As the spark docs says,it support kafka as data streaming source.but I use ZeroMQ,And there is not a ZeroMQUtils.so how can I use it? and generally,how about other MQs. I am totally new to spark and spark streaming, so I am sorry if the question is stupid.Could anyone give me a solution.Thanks BTW,I use python.

Update, I finally did it in java with a Custom Receiver. Below is my solution

public class ZeroMQReceiver extends Receiver<T> {

    private static final ObjectMapper mapper = new ObjectMapper();

    public ZeroMQReceiver() {

        super(StorageLevel.MEMORY_AND_DISK_2());
    }

    @Override
    public void onStart() {
        // Start the thread that receives data over a connection
        new Thread(this::receive).start();
    }

    @Override
    public void onStop() {
        // There is nothing much to do as the thread calling receive()
        // is designed to stop by itself if isStopped() returns false
    }

    /** Create a socket connection and receive data until receiver is stopped */
    private void receive() {
        String message = null;

        try {

            ZMQ.Context context = ZMQ.context(1); 
            ZMQ.Socket subscriber = context.socket(ZMQ.SUB);     
            subscriber.connect("tcp://ip:port");    
            subscriber.subscribe("".getBytes());  

            // Until stopped or connection broken continue reading
            while (!isStopped() && (message = subscriber.recvStr()) != null) {
                List<T> results = mapper.readValue(message,
                        new TypeReference<List<T>>(){} );
                for (T item : results) {
                    store(item);
                }
            }
            // Restart in an attempt to connect again when server is active again
            restart("Trying to connect again");
        } catch(Throwable t) {
            // restart if there is any other error
            restart("Error receiving data", t);
        }
    }
}
JoshMc
  • 10,239
  • 2
  • 19
  • 38
youngjack
  • 81
  • 8

1 Answers1

0

I assume you are talking about Structured Streaming.

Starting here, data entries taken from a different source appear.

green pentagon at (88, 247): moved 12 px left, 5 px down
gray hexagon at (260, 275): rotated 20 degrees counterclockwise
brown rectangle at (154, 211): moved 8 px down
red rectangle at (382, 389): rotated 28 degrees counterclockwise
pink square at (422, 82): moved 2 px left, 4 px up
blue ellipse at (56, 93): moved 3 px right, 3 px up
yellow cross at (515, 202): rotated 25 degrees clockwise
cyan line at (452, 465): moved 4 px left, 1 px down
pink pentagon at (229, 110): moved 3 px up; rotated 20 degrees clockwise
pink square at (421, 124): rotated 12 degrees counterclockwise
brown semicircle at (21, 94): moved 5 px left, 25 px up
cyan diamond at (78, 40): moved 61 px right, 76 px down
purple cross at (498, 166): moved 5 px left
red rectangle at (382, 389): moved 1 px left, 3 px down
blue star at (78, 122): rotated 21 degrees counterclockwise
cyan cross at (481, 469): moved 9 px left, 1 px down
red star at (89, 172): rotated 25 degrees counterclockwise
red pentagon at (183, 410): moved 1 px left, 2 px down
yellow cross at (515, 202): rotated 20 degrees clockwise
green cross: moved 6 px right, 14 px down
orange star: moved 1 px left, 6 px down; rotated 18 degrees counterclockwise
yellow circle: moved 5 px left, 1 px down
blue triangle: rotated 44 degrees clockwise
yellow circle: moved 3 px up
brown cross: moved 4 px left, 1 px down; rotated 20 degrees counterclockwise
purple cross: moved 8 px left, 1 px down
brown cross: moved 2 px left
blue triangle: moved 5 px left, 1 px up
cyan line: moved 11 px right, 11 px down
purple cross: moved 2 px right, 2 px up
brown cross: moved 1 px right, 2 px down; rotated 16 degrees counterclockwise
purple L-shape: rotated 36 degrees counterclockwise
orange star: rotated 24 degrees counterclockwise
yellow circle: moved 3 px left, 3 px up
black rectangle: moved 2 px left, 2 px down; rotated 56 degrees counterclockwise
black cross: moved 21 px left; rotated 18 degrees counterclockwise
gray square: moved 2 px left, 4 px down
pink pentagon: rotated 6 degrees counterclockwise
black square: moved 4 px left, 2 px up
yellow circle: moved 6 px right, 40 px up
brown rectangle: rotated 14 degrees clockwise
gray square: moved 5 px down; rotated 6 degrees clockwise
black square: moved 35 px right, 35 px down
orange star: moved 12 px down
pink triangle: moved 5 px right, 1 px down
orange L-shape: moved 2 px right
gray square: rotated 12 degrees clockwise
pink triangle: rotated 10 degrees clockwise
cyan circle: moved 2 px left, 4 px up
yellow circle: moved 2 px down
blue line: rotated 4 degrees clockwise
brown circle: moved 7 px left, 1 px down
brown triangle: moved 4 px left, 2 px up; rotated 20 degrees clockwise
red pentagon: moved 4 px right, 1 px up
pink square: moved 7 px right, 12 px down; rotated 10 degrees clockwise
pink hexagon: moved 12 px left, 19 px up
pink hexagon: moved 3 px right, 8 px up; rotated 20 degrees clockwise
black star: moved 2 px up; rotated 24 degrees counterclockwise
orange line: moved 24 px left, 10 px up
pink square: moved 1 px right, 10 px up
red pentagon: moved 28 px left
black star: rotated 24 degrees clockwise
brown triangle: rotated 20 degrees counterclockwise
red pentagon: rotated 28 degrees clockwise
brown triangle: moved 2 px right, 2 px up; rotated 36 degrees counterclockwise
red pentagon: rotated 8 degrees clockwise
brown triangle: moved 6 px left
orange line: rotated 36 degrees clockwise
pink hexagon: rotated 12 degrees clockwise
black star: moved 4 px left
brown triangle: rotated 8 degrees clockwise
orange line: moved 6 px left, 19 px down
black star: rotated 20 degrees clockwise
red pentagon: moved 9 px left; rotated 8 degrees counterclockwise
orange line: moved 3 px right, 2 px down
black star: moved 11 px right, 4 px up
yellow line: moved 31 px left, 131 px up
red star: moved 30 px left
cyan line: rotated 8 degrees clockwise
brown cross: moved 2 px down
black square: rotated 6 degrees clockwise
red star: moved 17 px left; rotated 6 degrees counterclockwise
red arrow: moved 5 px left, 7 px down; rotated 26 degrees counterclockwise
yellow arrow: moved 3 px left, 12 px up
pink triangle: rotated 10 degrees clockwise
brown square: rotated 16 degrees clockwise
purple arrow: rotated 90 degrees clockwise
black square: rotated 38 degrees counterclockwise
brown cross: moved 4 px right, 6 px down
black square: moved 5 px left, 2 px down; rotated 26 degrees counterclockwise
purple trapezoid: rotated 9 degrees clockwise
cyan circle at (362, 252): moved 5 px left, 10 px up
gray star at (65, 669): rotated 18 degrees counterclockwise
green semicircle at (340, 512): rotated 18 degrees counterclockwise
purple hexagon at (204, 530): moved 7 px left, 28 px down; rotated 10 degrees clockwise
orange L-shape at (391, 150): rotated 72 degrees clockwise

I am not familiar with ZeroMQ, but an important point in Spark Structured Streaming sources is replayability (in order to ensure fault tolerance), which, if I understand correctly, ZeroMQ doesn't deliver out-of-the-box.

A practical approach would be buffering the data either in Kafka and using the KafkaSource or as files in a (local FS/NFS, HDFS, S3) directory and using the FileSource for reading. Cf. Spark Docs. If you use the FileSource, make sure not to append anything to an existing file in the FileSource's input directory, but move them into the directory atomically.

Bernhard Stadler
  • 1,725
  • 14
  • 24